Phase 1 of the complex's construction was completed on April 4, 2017 with the inauguration of the Indoor Stadium and Aquatics Center. It also marked the beginning of phase 2 which saw the groundbreaking ceremony for the National Stadium.

==Plan==
The current plans include six arenas and a huge weights training gym for up to 1,500 athletes. The 60,000-seat main stadium will cover a plot of nine hectares and house a football pitch and running track. It is set to host the 2023 Southeast Asian Games.

A multipurpose indoor stadium on 3.6 hectares will seat 15,000 spectators while a swimming centre on a similarly sized parcel of land will be able to accommodate 6,000 people.

There is also a proposed 3,700-seat badminton and table tennis hall, a 3,700-seat gymnastics and traditional sports hall and a 3,000-seat sports hall for basketball, volleyball and futsal.

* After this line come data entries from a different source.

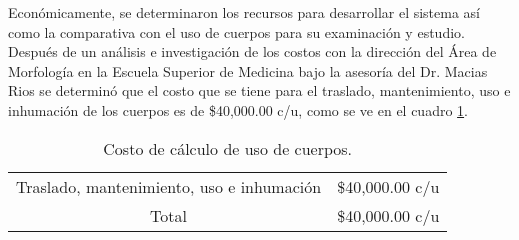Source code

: Económicamente, se determinaron los recursos para desarrollar el sistema así como la comparativa con el uso de cuerpos para su examinación y estudio. Después de un análisis e 
investigación de los costos con la dirección del Área de Morfología en la Escuela Superior de Medicina bajo la asesoría del Dr. Macias Rios se determinó que el costo que se 
tiene para el traslado, mantenimiento, uso e inhumación de los cuerpos es de \$40,000.00 c/u, como se ve en el cuadro \ref{tab:t24}.
\begin{table}[H]
\centering
\begin{tabular}{|
>{\columncolor[HTML]{C0C0C0}}c |l|}
\hline
\multicolumn{2}{|c|}{\cellcolor[HTML]{9B9B9B}\textbf{Costo de uso de cuerpos.}} \\ \hline
Traslado, mantenimiento, uso e inhumación           & \$40,000.00 c/u           \\ \hline
Total                                               & \$40,000.00 c/u           \\ \hline
\end{tabular}
\caption{Costo de cálculo de uso de cuerpos.}
\label{tab:t24}
\end{table}

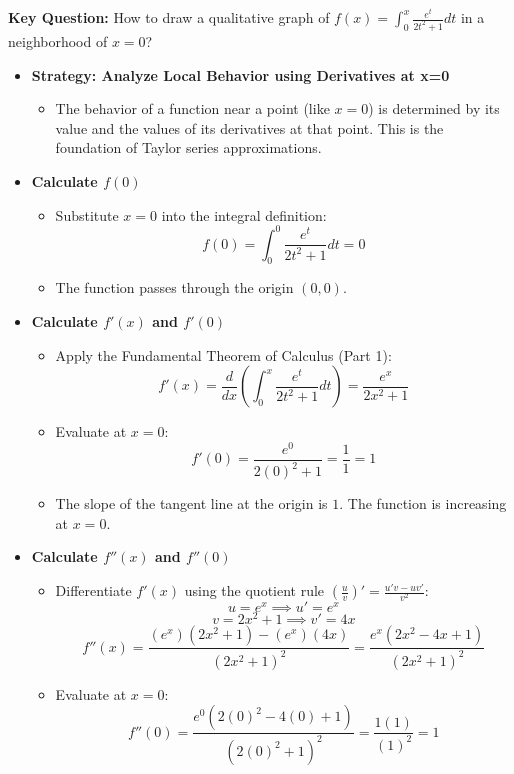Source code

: \begin{cascade}[Qualitative Graph Sketching of Integral Functions near x=0]
	\textbf{Key Question:} How to draw a qualitative graph of $f(x) = \int_0^x \frac{e^t}{2t^2+1} dt$ in a neighborhood of $x=0$?
	\begin{itemize}
		\item \textbf{Strategy: Analyze Local Behavior using Derivatives at x=0}
		      \begin{itemize}
			      \item The behavior of a function near a point (like $x=0$) is determined by its value and the values of its derivatives at that point. This is the foundation of Taylor series approximations.
		      \end{itemize}
		\item \textbf{Calculate $f(0)$}
		      \begin{itemize}
			      \item Substitute $x=0$ into the integral definition:
			            \[ f(0) = \int_0^0 \frac{e^t}{2t^2+1} dt = 0 \]
			      \item The function passes through the origin $(0, 0)$.
		      \end{itemize}
		\item \textbf{Calculate $f'(x)$ and $f'(0)$}
		      \begin{itemize}
			      \item Apply the Fundamental Theorem of Calculus (Part 1):
			            \[ f'(x) = \frac{d}{dx} \left( \int_0^x \frac{e^t}{2t^2+1} dt \right) = \frac{e^x}{2x^2+1} \]
			      \item Evaluate at $x=0$:
			            \[ f'(0) = \frac{e^0}{2(0)^2+1} = \frac{1}{1} = 1 \]
			      \item The slope of the tangent line at the origin is $1$. The function is increasing at $x=0$.
		      \end{itemize}
		\item \textbf{Calculate $f''(x)$ and $f''(0)$}
		      \begin{itemize}
			      \item Differentiate $f'(x)$ using the quotient rule $\left(\frac{u}{v}\right)' = \frac{u'v - uv'}{v^2}$:
			            \[ u = e^x \implies u' = e^x \]
			            \[ v = 2x^2+1 \implies v' = 4x \]
			            \[ f''(x) = \frac{(e^x)(2x^2+1) - (e^x)(4x)}{(2x^2+1)^2} = \frac{e^x(2x^2 - 4x + 1)}{(2x^2+1)^2} \]
			      \item Evaluate at $x=0$:
			            \[ f''(0) = \frac{e^0(2(0)^2 - 4(0) + 1)}{(2(0)^2+1)^2} = \frac{1(1)}{(1)^2} = 1 \]

\end{itemize}
\end{itemize}
\end{cascade}

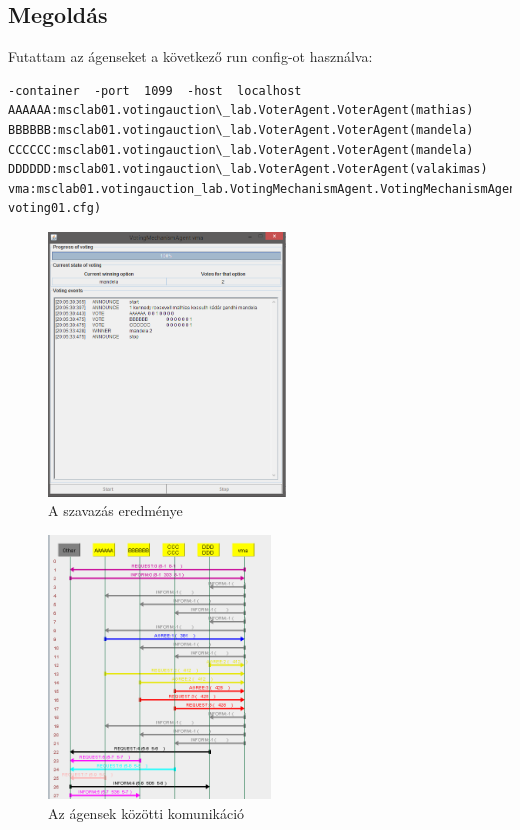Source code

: \subsection{Megoldás}
Futattam az ágenseket a következő run config-ot használva:
\begin{lstlisting}[caption=Szavazás run config, frame=single,float=!ht]
-container  -port  1099  -host  localhost
AAAAAA:msclab01.votingauction\_lab.VoterAgent.VoterAgent(mathias)
BBBBBB:msclab01.votingauction\_lab.VoterAgent.VoterAgent(mandela)
CCCCCC:msclab01.votingauction\_lab.VoterAgent.VoterAgent(mandela)
DDDDDD:msclab01.votingauction\_lab.VoterAgent.VoterAgent(valakimas) 
vma:msclab01.votingauction_lab.VotingMechanismAgent.VotingMechanismAgent(cfg\backslash voting01.cfg)
\end{lstlisting}
\begin{figure}[!h]
\begin{center}
\includegraphics[height=7cm]{figures/ofel1a1.png}
\caption{A szavazás eredménye}
\end{center}
\end{figure}
\begin{figure}[!h]
\begin{center}
\includegraphics[height=7cm]{figures/ofel1a2.png}
\caption{Az ágensek közötti komunikáció}
\end{center}
\end{figure}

Also in the mix are plans for four six-storey blocks of offices and four eight-storey blocks to accommodate athletes, which will include 400 rooms and two eating halls.

==Facilities==

| Venue | Purpose | Seating capacity | Year built | Notes |
|---|---|---|---|---|
| National Stadium កីឡដ្ឋាន | Multi-use, primarily track and field (athletics) and football | 60,000 | 2017 |  |
| Aquatics Center មណ្ឌលកីឡាហែលទឹក | Aquatics sports venue | 3,000 | 2017 |  |
| Indoor Sports Center មណ្ឌលកីឡាក្នុងសាល | Indoor sports venue | 5,000 | 2017 |  |

==SEA Games==
Cambodia was approved to host 2023 Southeast Asian Games where opening and closing ceremonies took place.